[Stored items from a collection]

————

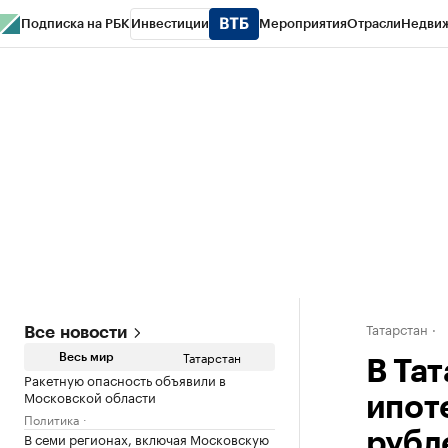
Подписка на РБК
Инвестиции
Мероприятия
Отрасли
Недви
РБК Life
Тренды
Визионеры
Национальные проекты
Город
Стиль
Кр
Спецпроекты СПб
Конференции СПб
Спецпроекты
Проверка конт
Татарстан
Все новости
Татарстан
Весь мир
В Та
Ракетную опасность объявили в
Московской области
ипот
Политика
В семи регионах, включая Московскую
рубл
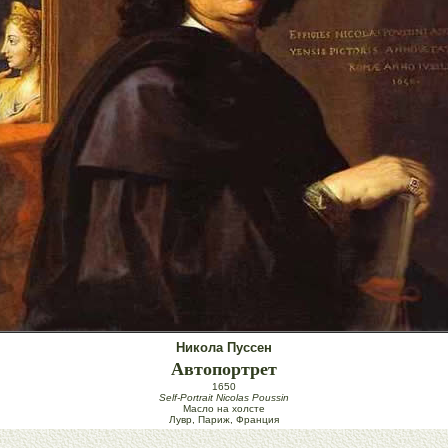
Никола Пуссен
Автопортрет
1650
Self-Portrait Nicolas Poussin
Масло на холсте
Лувр, Париж, Франция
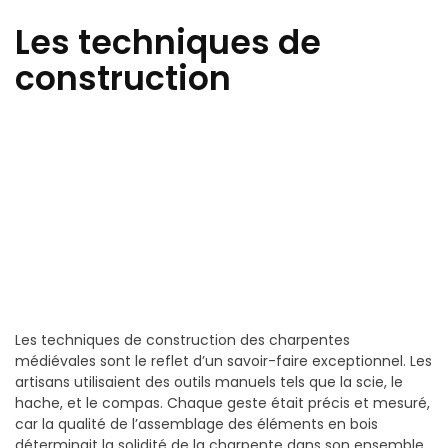
Les techniques de
construction
Les techniques de construction des charpentes
médiévales sont le reflet d’un savoir-faire exceptionnel. Les
artisans utilisaient des outils manuels tels que la scie, le
hache, et le compas. Chaque geste était précis et mesuré,
car la qualité de l’assemblage des éléments en bois
déterminait la solidité de la charpente dans son ensemble.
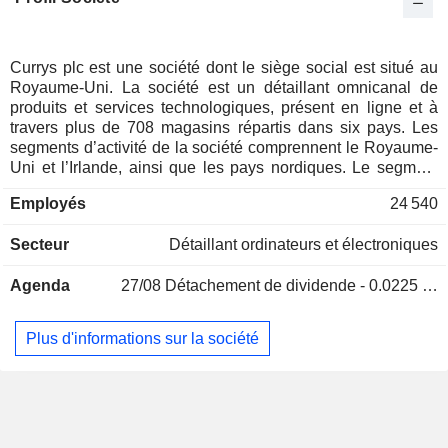
Norvège
0,02 %
Liechtenstein
0,02 %
Autriche
0,02 %
Currys plc est une société dont le siège social est situé au
Royaume-Uni. La société est un détaillant omnicanal de
produits et services technologiques, présent en ligne et à
travers plus de 708 magasins répartis dans six pays. Les
segments d’activité de la société comprennent le Royaume-
Uni et l’Irlande, ainsi que les pays nordiques. Le segment
Royaume-Uni et Irlande regroupe les activités de Currys,
Employés
24 540
d’iD Mobile et les activités interentreprises (B2B). Le
segment Pays nordiques exploite à la fois des magasins
Secteur
Détaillant ordinateurs et électroniques
franchisés et des magasins en propre en Norvège, en
Suède, en Finlande et au Danemark, ainsi que d’autres
Agenda
27/08
Détachement de dividende - 0.0225 GBX
activités franchisées en Islande, au Groenland et aux Îles
Féroé. Dans les pays nordiques, la société opère sous la
marque Elkjop. Ses activités comprennent des centres de
Plus d'informations sur la société
réparation à Newark, au Royaume-Uni, un bureau
d’approvisionnement à Hong Kong et un vaste réseau de
distribution pour la livraison en magasin et à domicile. Ses
filiales comprennent Connected World Services
Distributions Limited, Carphone Warehouse Europe Limited,
CPW Technology Services Limited, Currys Retail Group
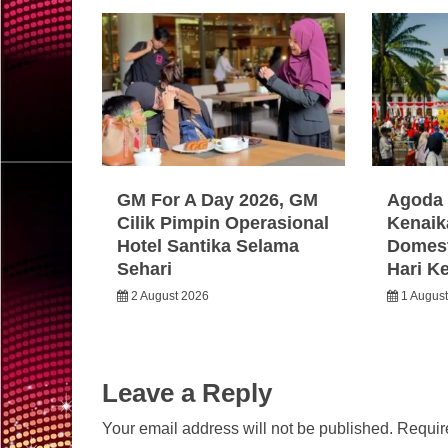
GM For A Day 2026, GM
Agoda 
Cilik Pimpin Operasional
Kenaik
Hotel Santika Selama
Domest
Sehari
Hari K
2 August 2026
1 Augus
Leave a Reply
Your email address will not be published.
Requir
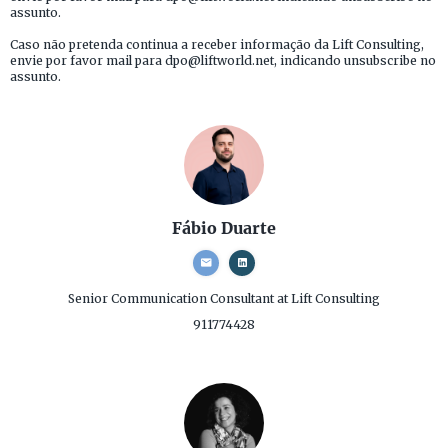
assunto.
Caso não pretenda continua a receber informação da Lift Consulting,
envie por favor mail para dpo@liftworld.net, indicando unsubscribe no
assunto.
Fábio Duarte
Senior Communication Consultant
at Lift Consulting
911774428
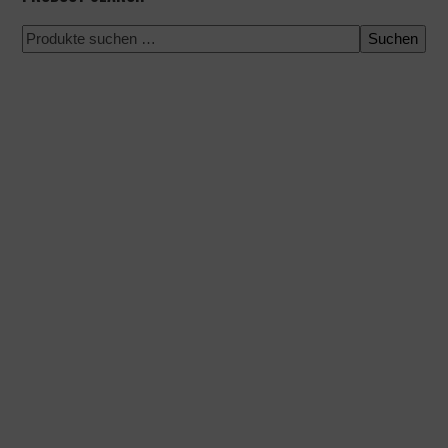
Suchen
100 % sichere Zahlung
Versand zu einem bestimmten Datum
Einfacher und schneller Einkauf
Expressversand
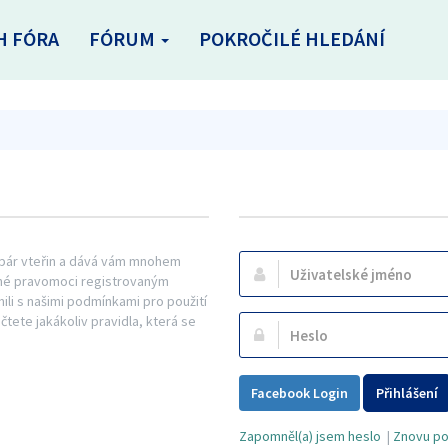
H FÓRA
FÓRUM
POKROČILÉ HLEDÁNÍ
n pár vteřin a dává vám mnohem
Uživatelské
řené pravomoci registrovaným
jméno:
mili s našimi podmínkami pro použití
ečtete jakákoliv pravidla, která se
Heslo:
Facebook Login
Přihlášení
Zapomněl(a) jsem heslo
|
Znovu pos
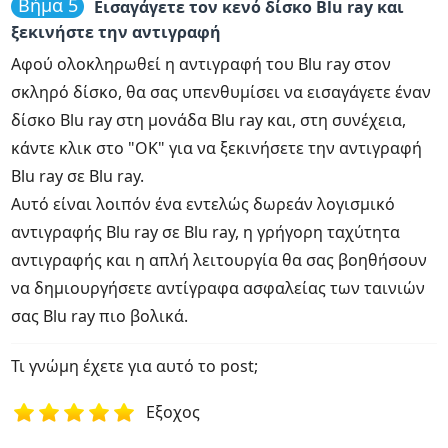
Βήμα 5
Εισαγάγετε τον κενό δίσκο Blu ray και
ξεκινήστε την αντιγραφή
Αφού ολοκληρωθεί η αντιγραφή του Blu ray στον
σκληρό δίσκο, θα σας υπενθυμίσει να εισαγάγετε έναν
δίσκο Blu ray στη μονάδα Blu ray και, στη συνέχεια,
κάντε κλικ στο "OK" για να ξεκινήσετε την αντιγραφή
Blu ray σε Blu ray.
Αυτό είναι λοιπόν ένα εντελώς δωρεάν λογισμικό
αντιγραφής Blu ray σε Blu ray, η γρήγορη ταχύτητα
αντιγραφής και η απλή λειτουργία θα σας βοηθήσουν
να δημιουργήσετε αντίγραφα ασφαλείας των ταινιών
σας Blu ray πιο βολικά.
Τι γνώμη έχετε για αυτό το post;
Εξοχος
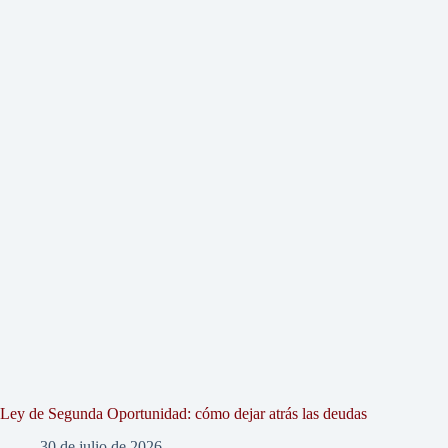
Ley de Segunda Oportunidad: cómo dejar atrás las deudas
30 de julio de 2026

————

The stretch of entries above that starts with the line containing "δίσκο Blu ray στη" and goes on through the line containing "αντιγραφής και η" is to be transcribed exactly, and no other line is to be transcribed.

-- Response to this exercise --
δίσκο Blu ray στη μονάδα Blu ray και, στη συνέχεια,
κάντε κλικ στο "OK" για να ξεκινήσετε την αντιγραφή
Blu ray σε Blu ray.
Αυτό είναι λοιπόν ένα εντελώς δωρεάν λογισμικό
αντιγραφής Blu ray σε Blu ray, η γρήγορη ταχύτητα
αντιγραφής και η απλή λειτουργία θα σας βοηθήσουν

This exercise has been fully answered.